Tuesday, September 28, 2010

518 Days

It is always when a difficult situation begins to be over that I wish I had chronicled the entire saga.  How better to communicate the gradual distress of dealing with something hard on a regular basis?  Saying now, “a cloud settled over our family for a long time” doesn’t quite capture the way the cloud creeped in and took up residence, or the way we could barely recognize that there was a cloud, or the moments when we would see a glimmer of light, or the anguish when those glimmers would be extinguished and we would be still left in darkness.

After the fact, it is impossible to go back and capture the immediacy of the experience and re-chronicle the journey.  Life must be written as it is lived, or the writing does not truly reflect life.
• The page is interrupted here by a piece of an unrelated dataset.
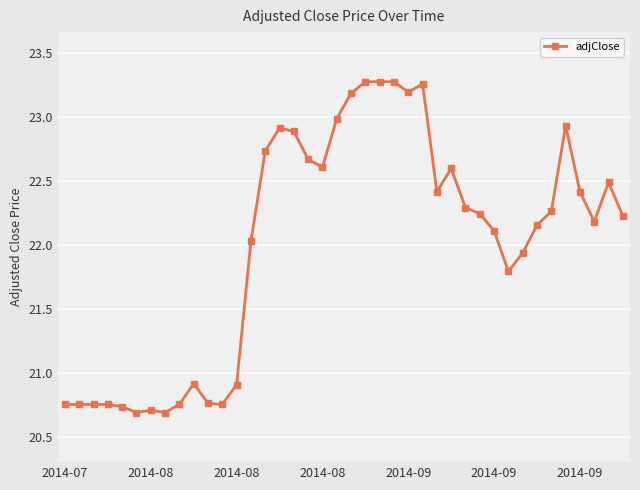

How many lines are shown in the chart?

1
My husband lost his job on April 27, 2009.  It was our 18th anniversary.  This job loss was the 3rd such loss in 25 months.  All three losses were due to an economic downturn in his industry.  The previous two times, he had a job within just a couple weeks.  When this journey began, we had no idea that it truly would be a journey rather than another blip.  Other than short-term and part-time census work in late spring, he has stayed unemployed since then.  I have been immersed in a morass of  emotions, woes, crises, and unrealness; perhaps I will figure out how to write about them at some point.  I couldn’t even write about them privately at the time because the expression of the words made the situation more real than my soul could bear.

So here I am, trying to figure out how to get out of the cloud.  Yesterday, my husband was offered a job.  The pay will be pretty much the same as he’s been getting for unemployment, so our short-term financial future has no improvement.  Hopefully, we will soon be able to look at options like refinancing the mortgage that can make a financial difference in other ways.  So, yes, this is a good thing—but it isn’t awesome.  I’m not feeling the euphoria I’d thought I would feel.  I’m the recipient of good wishes and congratulatory hugs, yet I feel kind of numb.

Yesterday, it was 17 months—to the day—since my husband had lost his job.  It was 518 days.  (No, I hadn’t been counting; it was only after it was over that I could bear to do so.)  I don’t think it’s possible for someone to snap out of a 518-day experience immediately.  I’m deeply grateful for my friends who are rejoicing for me.  At some point, I will be able to rejoice with them.  But for now, I’m still in the cloud—just a little closer to the lighter edge than I was on Day 517.